Jul-2016
Woodlawn shows off 19th century high-life

Behind the Black House is a garden enclosed by a clipped lilac hedge. Built in 1903, the garden later supplied cut flowers for Woodlawn’s afternoon teas. PHOTO BY DAVID ROZA
American history fans need look no further than Ellsworth’s Woodlawn Museum to get their fix. The heart of the estate, which covers 180 acres, is The Black House, built by Col. John Black between 1824 and 1827.
Flowing fields surround the Federal-style brick mansion constructed during the river city’s booming lumber trade in the early 19th century. The house is full of furnishings and decorations that trace the history of the United States from the Puritan settlers to the Roaring ’20s.
“Woodlawn is a treasure trove, certainly in Maine if not in New England” said Joshua Torrance, the museum’s executive director.
The American Revolution is built into the house’s architecture. The bricks in its walls and chimneys were imported from Philadelphia, where the Declaration of Independence was written and where the U.S. Constitution was signed. The marble in its nine fireplaces was quarried in Valley Forge, where George Washington’s army kindled the resolve to win the Revolutionary War during the winter of 1777.

Portraits of Revolutionary War generals Henry Knox, David Cobb and George Washington flank the Black House’s spiral staircase, below portraits of Marianne Black, George Nixon Black Jr.’s sister, and Francis Wood Black, Colonel Black’s second wife.
PHOTO BY DAVID ROZA
Though the revolutionary theme probably was not intended, the last Black family member to live in the house, George Nixon Black Jr., was quite the patriot. Along the walls of the house’s spiral staircase, Black hung up portraits of George Washington, Washington’s chief artillery officer Henry Knox and Black’s great-grandfather-in-law, Gen. David Cobb.

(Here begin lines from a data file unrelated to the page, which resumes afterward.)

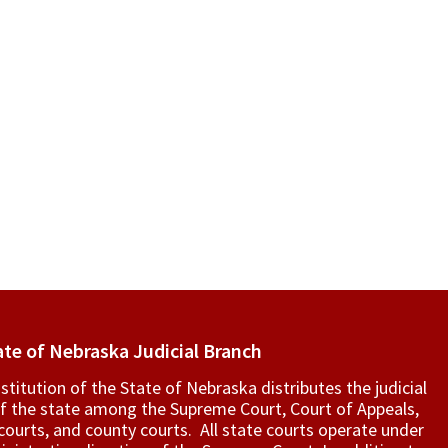
ate of Nebraska Judicial Branch
titution of the State of Nebraska distributes the judicial
f the state among the Supreme Court, Court of Appeals,
t courts, and county courts. All state courts operate under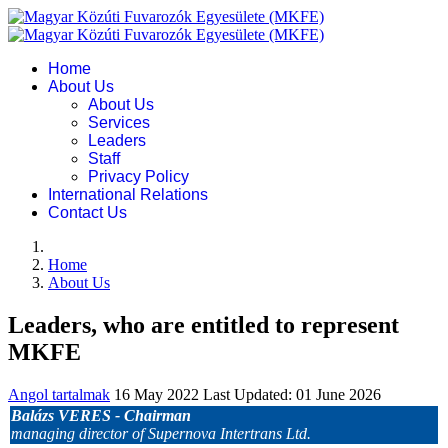
Home
About Us
About Us
Services
Leaders
Staff
Privacy Policy
International Relations
Contact Us
Home
About Us
Leaders, who are entitled to represent
MKFE
Angol tartalmak
16 May 2022
Last Updated: 01 June 2026
Balázs VERES -
Chairman
managing director of Supernova Intertrans Ltd.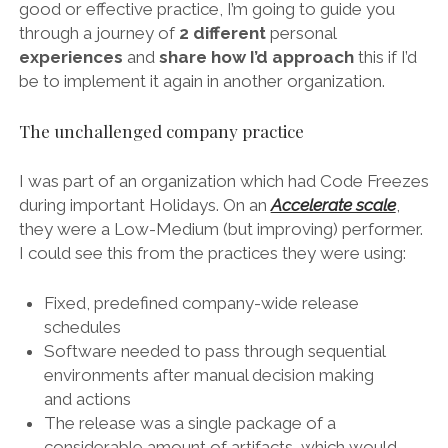
good or effective practice, I’m going to guide you
through a journey of
2 different
personal
experiences
and
share
how I’d approach
this if I’d
be to implement it again in another organization.
The unchallenged company practice
I was part of an organization which had Code Freezes
during important Holidays. On an
Accelerate scale
,
they were a Low-Medium (but improving) performer.
I could see this from the practices they were using:
Fixed, predefined company-wide release
schedules
Software needed to pass through sequential
environments after manual decision making
and actions
The release was a single package of a
considerable amount of artifacts, which would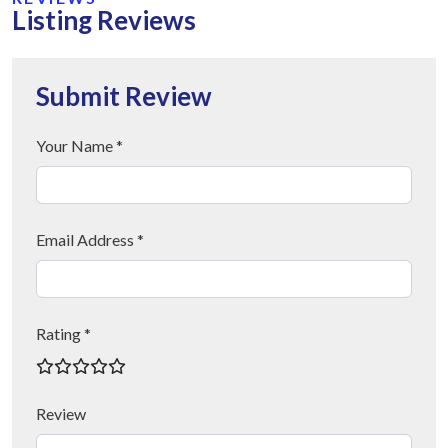
Listing Reviews
Submit Review
Your Name *
Email Address *
Rating *
Review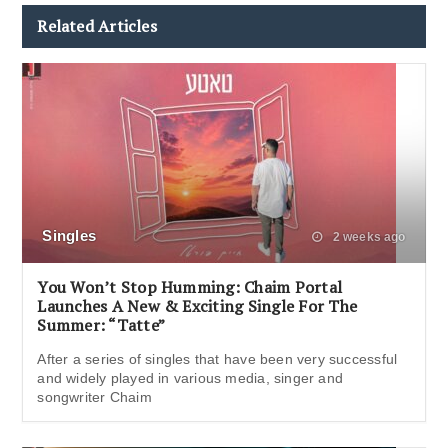
Related Articles
Singles
2 weeks ago
You Won’t Stop Humming: Chaim Portal
Launches A New & Exciting Single For The
Summer: “Tatte”
After a series of singles that have been very successful
and widely played in various media, singer and
songwriter Chaim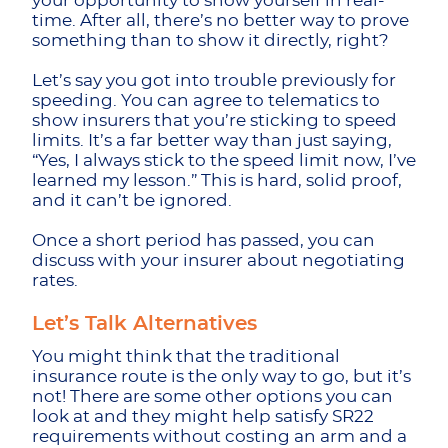
your opportunity to show yourself in real-
time. After all, there’s no better way to prove
something than to show it directly, right?
Let’s say you got into trouble previously for
speeding. You can agree to telematics to
show insurers that you’re sticking to speed
limits. It’s a far better way than just saying,
“Yes, I always stick to the speed limit now, I’ve
learned my lesson.” This is hard, solid proof,
and it can’t be ignored.
Once a short period has passed, you can
discuss with your insurer about negotiating
rates.
Let’s Talk Alternatives
You might think that the traditional
insurance route is the only way to go, but it’s
not! There are some other options you can
look at and they might help satisfy SR22
requirements without costing an arm and a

“Nixon was very proud of his heritage,” said Phyllis Young, the museum’s marketing and development coordinator.
The house’s library, named The Cobb Room, has a 1672 copy of “The Laws and Liberties of Massachusetts,” which was one of the first constitutions in America (Maine was once a part of Massachusetts, so the laws applied here, too).
As the Black family’s wealth expanded with the lumber industry, they began to travel the world and — as any wealthy Victorian-era family would do —they brought quite a few treasures back with them.

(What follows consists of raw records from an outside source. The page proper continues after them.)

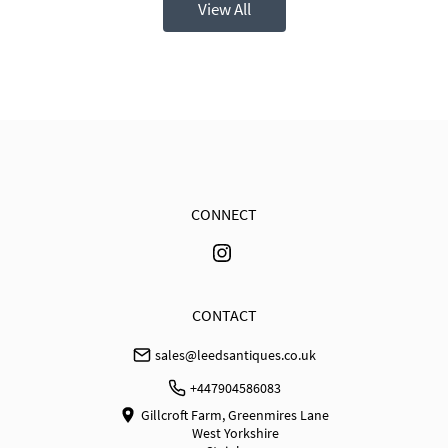
View All
CONNECT
CONTACT
sales@leedsantiques.co.uk
+447904586083
Gillcroft Farm, Greenmires Lane
West Yorkshire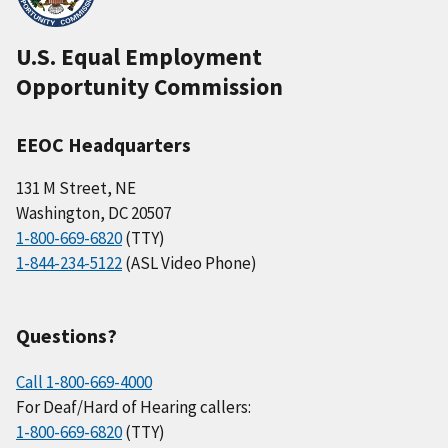
U.S. Equal Employment
Opportunity Commission
EEOC Headquarters
131 M Street, NE
Washington, DC 20507
1-800-669-6820
(TTY)
1-844-234-5122
(ASL Video Phone)
Questions?
Call 1-800-669-4000
For Deaf/Hard of Hearing callers:
1-800-669-6820
(TTY)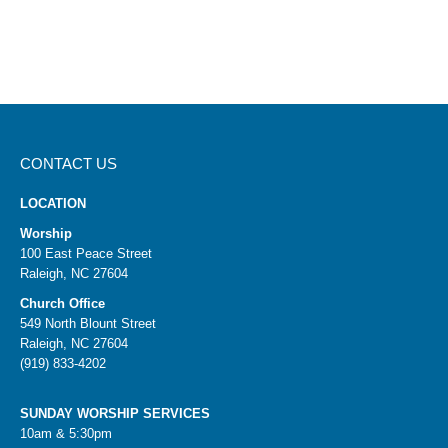
CONTACT US
LOCATION
Worship
100 East Peace Street
Raleigh, NC 27604
Church Office
549 North Blount Street
Raleigh, NC 27604
(919) 833-4202
SUNDAY WORSHIP SERVICES
10am & 5:30pm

“One of these days I’m going to count the number of animals in this house,” Young said. It will be a daunting task. First, there are the actual animals — or parts of animals — scattered throughout the house. A preserved peacock from the 1930s stands in one corner of the Blacks’ office, eyeing Col. John Black’s business records and inkwells. Peacocks roaming the grounds added an exotic flair to the house, but the non-native birds had a hard time surviving the Maine winters.
Better prepared were the elk, whose massive antlers hang above the portraits on the staircase wall. But there are still more animals in sculptures and paintings. In the parlor sits an Italian lamp holder that features sculptures of owls, rams and a serpent. A bull sits in a Buddhist tapestry, one that Nixon probably brought back from East Asia following the growth of trade there in the late 19th century.

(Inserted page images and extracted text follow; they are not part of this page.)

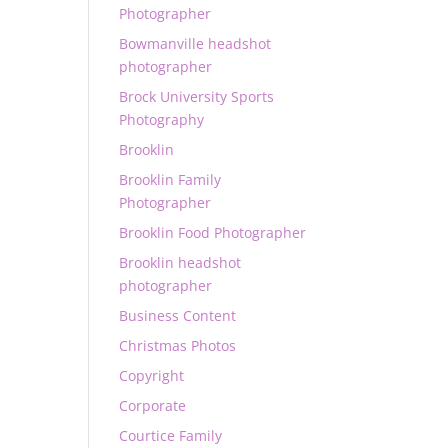
Photographer
Bowmanville headshot
photographer
Brock University Sports
Photography
Brooklin
Brooklin Family
Photographer
Brooklin Food Photographer
Brooklin headshot
photographer
Business Content
Christmas Photos
Copyright
Corporate
Courtice Family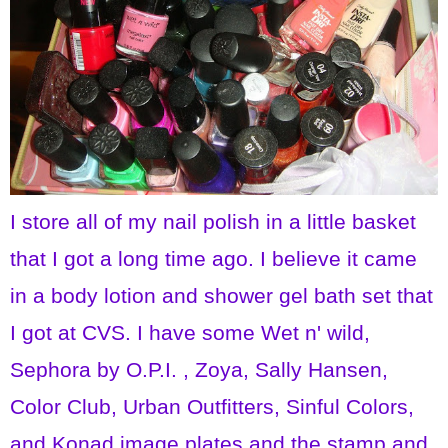
I store all of my nail polish in a little basket
that I got a long time ago. I believe it came
in a body lotion and shower gel bath set that
I got at CVS. I have some Wet n' wild,
Sephora by O.P.I. , Zoya, Sally Hansen,
Color Club, Urban Outfitters, Sinful Colors,
and Konad image plates and the stamp and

One of the Blacks’ many inkwells. “One of these days I’m going to count the number of animals in this house,” Phyllis Young, the museum’s marketing and development coordinator, pledged.
PHOTO BY DAVID ROZA
From the Caribbean to Asia, Nixon’s collecting habits reflect the economic and imperial ambitions of the rest of the country. But the Blacks had a habit of spreading their wealth through donations to art studios in Boston, the horticulture program at Harvard University, and by donating the building that is now the Ellsworth Public Library to the city of Ellsworth.
The house “really connects local people to their roots,” Young said.
Not that the Blacks lacked comfort. “Downton Abbey” fans will recognize the ceiling-mounted system of ropes and bells that summoned servants to the different rooms of the house. One of the Blacks’ most extravagant purchases was the bed in Col. Black’s room.
“They called it the ‘Best Bed’ because it was the best bed they could find in Boston,” Torrance said.
The 189-year-old bed still has its 21-piece silk curtain, its original mattress and the invoice and instructions from the upholsterer on how to put it all together. All that makes it one of the best documented historic bedsteads in the country. The bed also is the best example of what George Nixon Black Jr. wanted the house to look like when he left it to the Hancock County Trustees of Public Reservations in 1928.
“In my mind, it almost feels like Nixon’s downtown and he said, ‘Go into the house, I’ll be up in a few minutes,’” Young said. “It really presents a family and how they lived in this house.”
Woodlawn Museum
Where: Black House Drive (off Route 172), Ellsworth
Hours (June-Sept.): 10 a.m. to 5 p.m. Tuesday through Saturday, 1 to 4 p.m. Sundays.